El tercer pastor se acerca al púlpito y la prédica gira en torno a cómo vivir en comunidad, siguiendo la filosofía del Muntú. El orden es siempre el mismo: coro, prédica, coro de nuevo, palabras para la familia. Cuando el reverendo pronuncia "Heaven or hell", algo se quiebra en el oyente. Es el momento de gritar mentalmente "hell", porque esa palabra resume demasiado de lo que se vive en estos territorios.

Lo sorprendente es cómo el reverendo, con voz filosa, articula "hell" casi en sincronía con aquel pensamiento que ha estado trabajándose durante toda la prédica. Un pensamiento que ha terminado de desmontar cualquier idea romántica sobre vivir en el Caribe. Aquí está la envidia, la muerte, la pestilencia, las extorsiones, las adicciones. El reverendo sigue recitando con fervor: "Sodoma y Gomorra". Pero hay algo en esa comparación que no cierra, que suena hipócrita desde la banca.
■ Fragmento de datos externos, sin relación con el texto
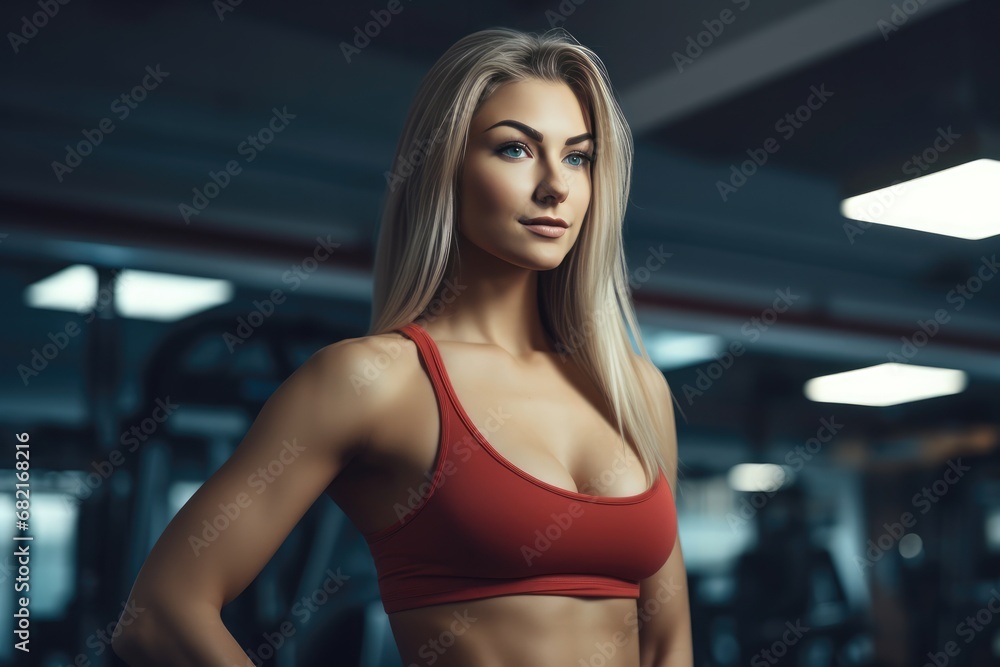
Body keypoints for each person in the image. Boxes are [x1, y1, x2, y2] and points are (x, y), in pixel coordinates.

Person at [112, 26, 693, 667]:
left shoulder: (635, 388)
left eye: (578, 157)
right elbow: (160, 614)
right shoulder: (371, 381)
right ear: (445, 166)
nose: (556, 184)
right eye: (515, 150)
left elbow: (669, 644)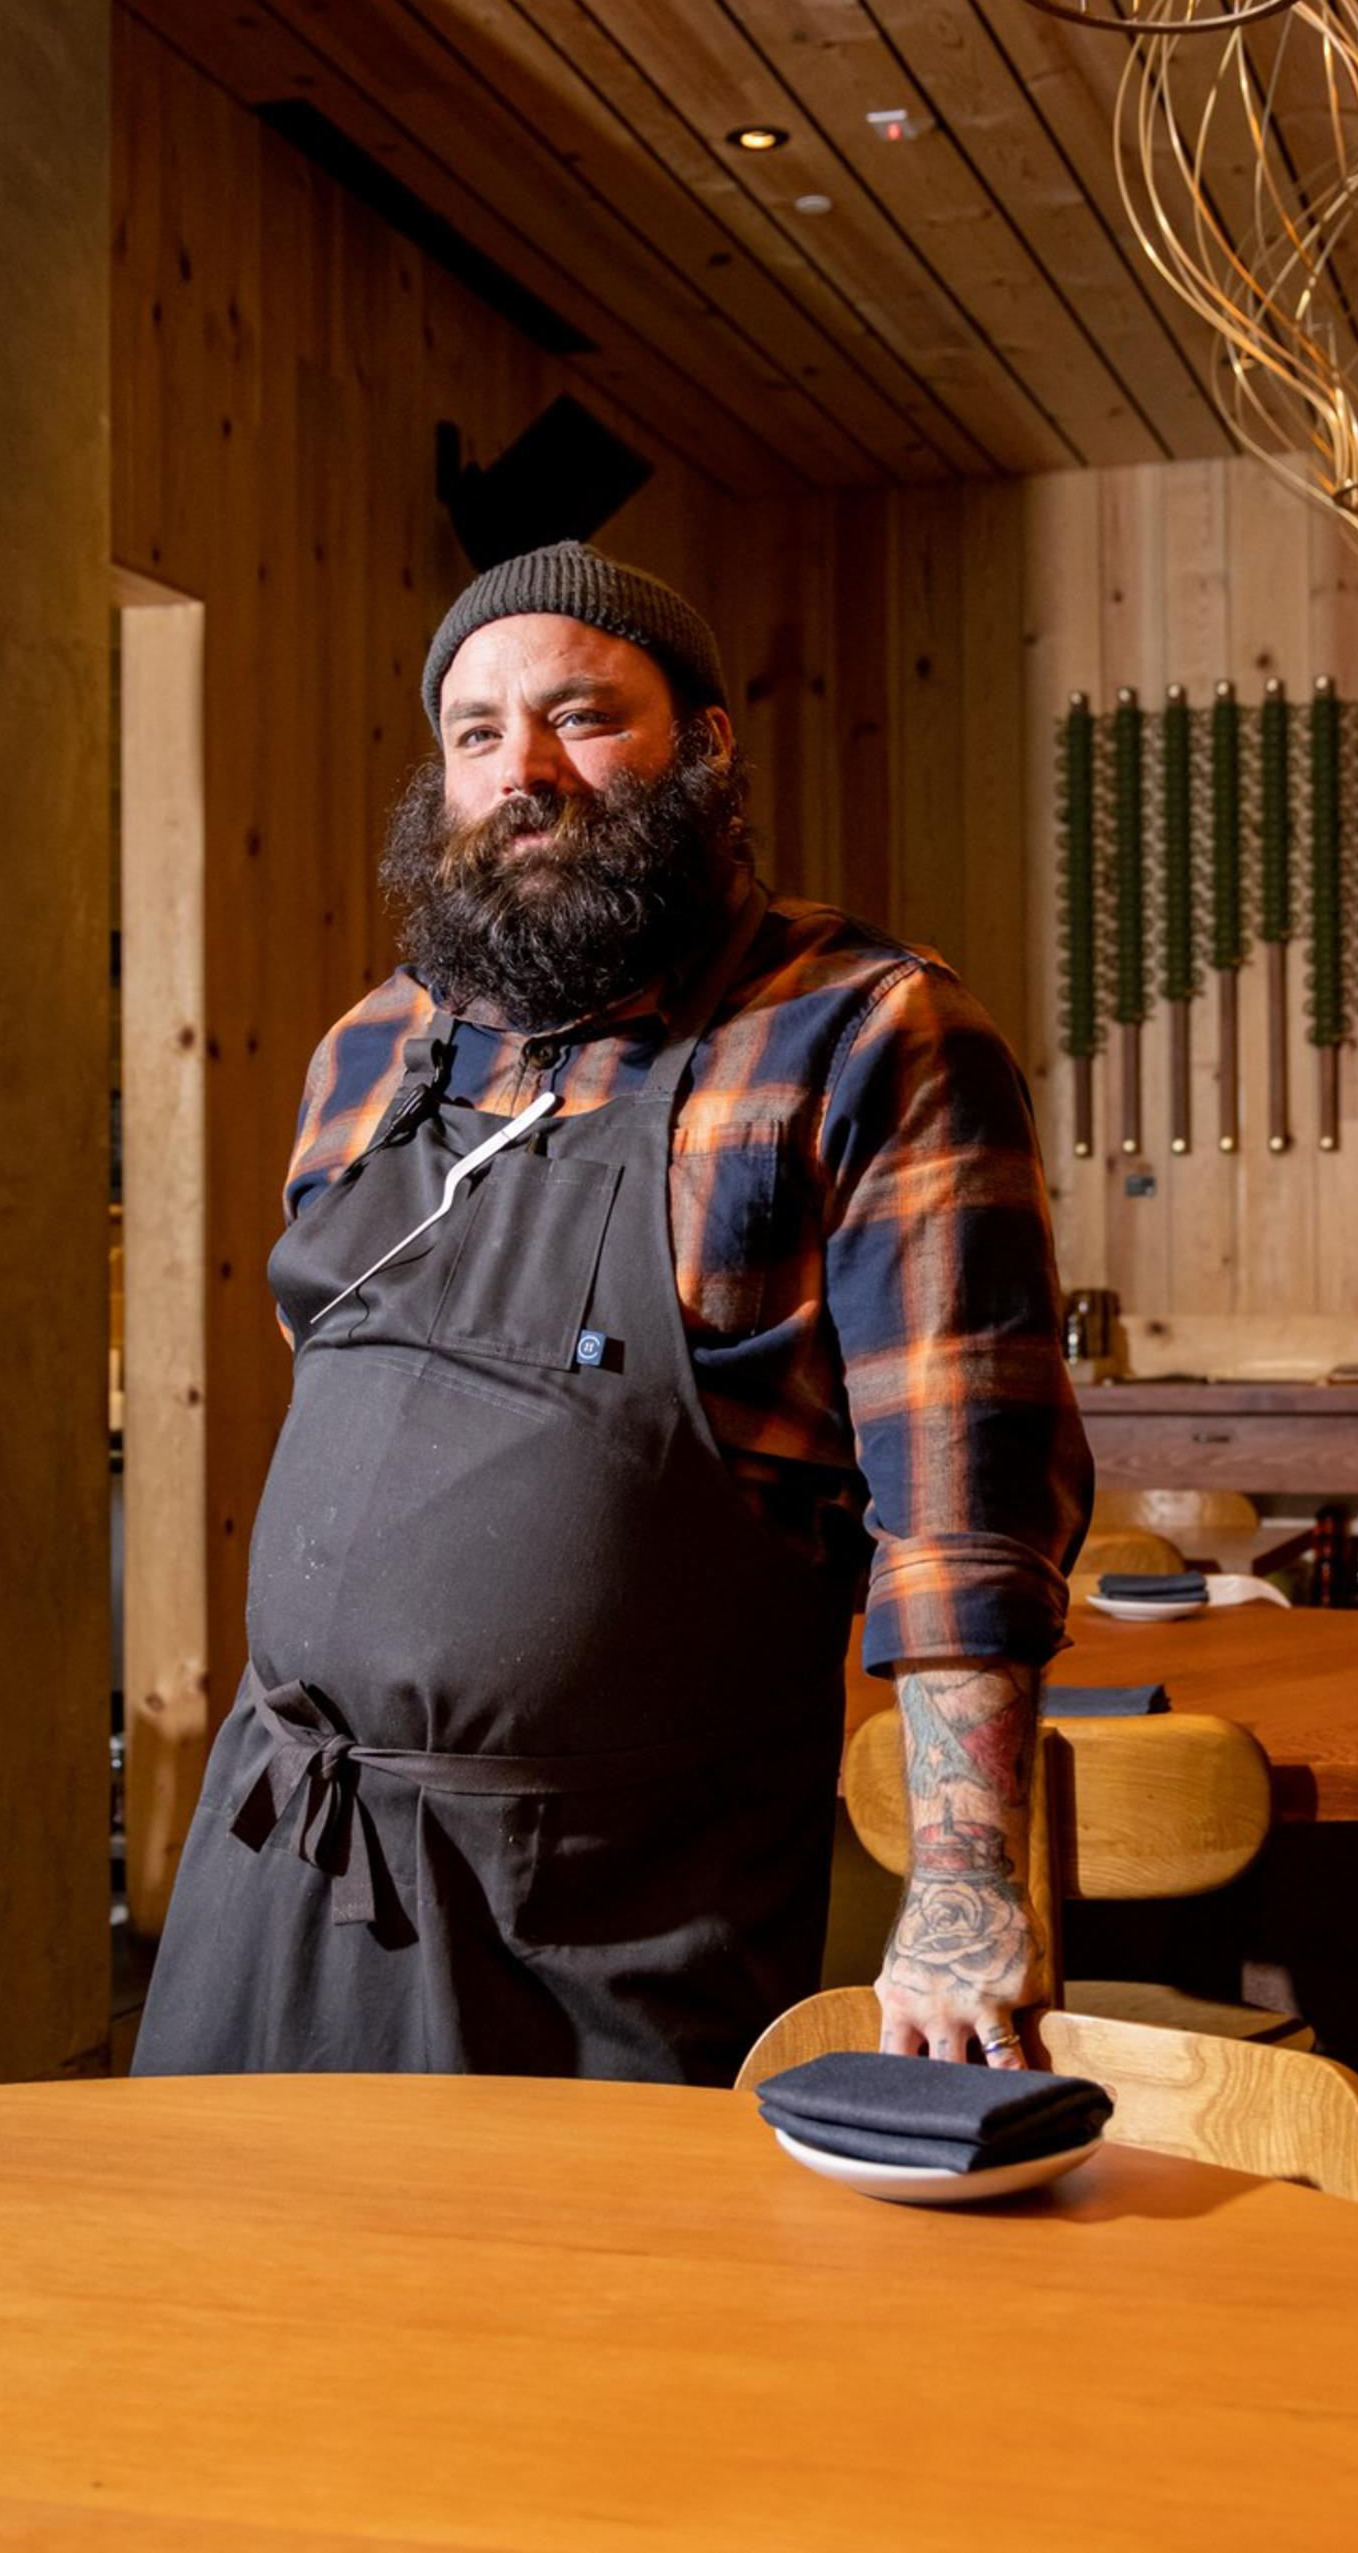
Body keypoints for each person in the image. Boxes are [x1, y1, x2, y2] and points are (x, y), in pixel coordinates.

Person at [131, 542, 1090, 2088]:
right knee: (225, 2316)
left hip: (610, 1914)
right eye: (478, 732)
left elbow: (965, 1522)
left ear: (703, 748)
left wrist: (965, 1890)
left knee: (581, 2326)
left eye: (581, 717)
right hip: (287, 1864)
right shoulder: (372, 1054)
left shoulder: (859, 1034)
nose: (526, 771)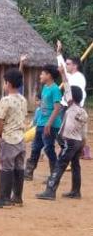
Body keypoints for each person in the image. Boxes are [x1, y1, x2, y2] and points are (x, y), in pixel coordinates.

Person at [36, 67, 88, 200]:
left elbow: (66, 86)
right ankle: (76, 191)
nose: (65, 95)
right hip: (78, 142)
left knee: (60, 164)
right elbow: (84, 134)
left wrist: (63, 73)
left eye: (67, 95)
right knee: (76, 165)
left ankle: (50, 191)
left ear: (71, 97)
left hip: (69, 142)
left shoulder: (71, 107)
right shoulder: (83, 112)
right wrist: (83, 147)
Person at [0, 69, 28, 208]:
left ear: (8, 83)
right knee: (19, 167)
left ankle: (3, 198)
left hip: (9, 139)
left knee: (6, 167)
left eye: (4, 82)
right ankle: (17, 197)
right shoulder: (23, 99)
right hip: (21, 139)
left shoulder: (5, 100)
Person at [24, 64, 63, 181]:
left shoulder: (55, 89)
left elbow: (57, 108)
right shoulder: (45, 87)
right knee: (35, 147)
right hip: (41, 123)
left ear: (49, 75)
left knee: (48, 148)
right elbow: (43, 106)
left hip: (50, 125)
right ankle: (29, 172)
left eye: (42, 73)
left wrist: (49, 123)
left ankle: (54, 175)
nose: (40, 75)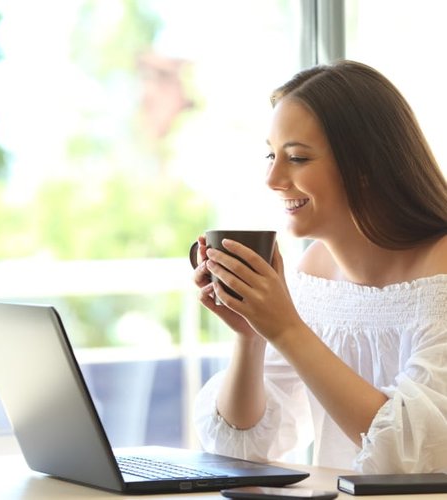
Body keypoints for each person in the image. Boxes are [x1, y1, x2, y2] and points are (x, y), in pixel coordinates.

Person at [191, 60, 447, 473]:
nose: (273, 178)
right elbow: (240, 448)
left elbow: (415, 454)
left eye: (296, 158)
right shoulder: (314, 272)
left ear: (363, 167)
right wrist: (251, 335)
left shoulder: (442, 274)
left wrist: (286, 328)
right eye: (272, 155)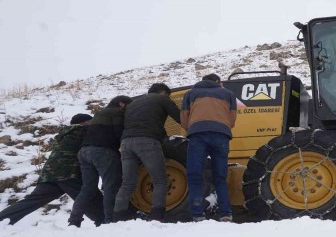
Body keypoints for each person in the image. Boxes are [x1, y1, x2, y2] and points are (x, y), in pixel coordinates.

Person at [0, 114, 105, 225]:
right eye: (91, 121)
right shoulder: (84, 131)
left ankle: (3, 219)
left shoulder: (66, 134)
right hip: (68, 174)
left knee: (31, 201)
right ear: (84, 123)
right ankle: (106, 222)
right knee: (93, 199)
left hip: (49, 174)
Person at [113, 83, 180, 222]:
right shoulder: (162, 99)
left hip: (126, 143)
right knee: (160, 180)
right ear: (163, 92)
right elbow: (179, 117)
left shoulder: (133, 103)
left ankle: (118, 217)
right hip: (147, 141)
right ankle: (157, 217)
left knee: (127, 183)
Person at [68, 95, 132, 227]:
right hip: (103, 152)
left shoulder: (99, 113)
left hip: (84, 152)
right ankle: (110, 220)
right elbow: (120, 134)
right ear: (121, 104)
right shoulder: (117, 112)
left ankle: (74, 220)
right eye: (128, 106)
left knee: (87, 188)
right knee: (111, 186)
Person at [181, 74, 237, 222]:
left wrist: (193, 128)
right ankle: (225, 214)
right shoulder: (229, 94)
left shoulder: (190, 94)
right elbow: (232, 120)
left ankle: (198, 214)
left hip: (198, 135)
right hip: (221, 136)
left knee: (195, 177)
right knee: (220, 177)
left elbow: (184, 118)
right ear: (218, 82)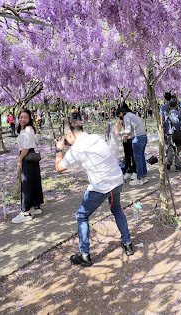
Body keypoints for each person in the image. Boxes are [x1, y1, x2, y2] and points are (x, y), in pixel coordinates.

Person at [55, 119, 134, 267]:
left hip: (100, 187)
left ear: (68, 134)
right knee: (117, 209)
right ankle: (127, 244)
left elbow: (59, 168)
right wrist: (69, 148)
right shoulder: (95, 137)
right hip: (117, 180)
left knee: (82, 215)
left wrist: (59, 150)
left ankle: (85, 255)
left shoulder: (76, 149)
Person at [12, 109, 44, 223]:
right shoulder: (24, 129)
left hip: (27, 157)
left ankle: (25, 212)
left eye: (25, 117)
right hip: (30, 158)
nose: (22, 119)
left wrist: (20, 159)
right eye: (20, 117)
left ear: (30, 118)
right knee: (33, 181)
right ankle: (35, 206)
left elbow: (26, 147)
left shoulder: (29, 129)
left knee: (26, 184)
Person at [116, 105, 148, 186]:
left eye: (118, 115)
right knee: (142, 158)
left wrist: (120, 133)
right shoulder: (132, 115)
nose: (119, 118)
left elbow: (128, 130)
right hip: (144, 136)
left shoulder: (126, 116)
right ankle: (144, 177)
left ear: (121, 113)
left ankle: (139, 179)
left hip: (138, 138)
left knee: (137, 159)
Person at [115, 104, 136, 181]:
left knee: (133, 155)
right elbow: (117, 127)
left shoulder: (130, 116)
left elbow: (133, 129)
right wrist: (117, 131)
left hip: (132, 138)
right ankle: (128, 170)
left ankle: (134, 171)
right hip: (125, 139)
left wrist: (129, 136)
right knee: (127, 155)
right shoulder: (120, 118)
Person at [165, 99, 181, 171]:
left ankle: (168, 162)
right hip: (177, 134)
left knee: (170, 148)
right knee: (178, 150)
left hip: (169, 134)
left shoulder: (166, 114)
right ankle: (178, 166)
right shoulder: (179, 114)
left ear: (169, 106)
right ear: (176, 105)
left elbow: (164, 125)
Mientras esto ocurre, en la congregación están las historias que nadie cuenta en los sermones. Miss Loreine está ahí, silenciosa, después de haber llorado nueve noches completas. Ha desmalezado el patio como gesto de ofrenda, limpiando la inmundicia dejada por los hombres. Antes ayudó con la cena. No pronuncia palabra. El góspel la acaricia mientras intenta armarse con las piezas que le quedan. El observador intenta mantener la atención repasando los rostros alrededor: gente que lo conoce desde la infancia. Los viejos sentados con los viejos, los jóvenes con los jóvenes. Él está en la banca junto a los ancianos, admirando la tersidad de sus pieles aunque ronden los ochenta años. Hay miedo en esa admiración. Miedo a la ancianidad, a llegar a ese lugar desconocido que no se parece nada a donde crecieron estos ancianos.

El reverendo sigue instando a la congregación a prepararse para el último día. Termina mencionando que el muerto, muerto está. Es entonces cuando el observador camina directo a abrazar a Miss Loreine. En ese gesto está la respuesta que la prédica no logró dar completamente. ¿Qué es la compasión sino reconocer en el otro a alguien que duele? ¿Qué es el consuelo sino tocar con las manos al otro? No es su hijo, pero es como si fuera su hijo. Y en tiempos donde el infierno parece estar demasiado cerca, ese abrazo es quizás el cielo que el reverendo intentaba describir desde el púlpito.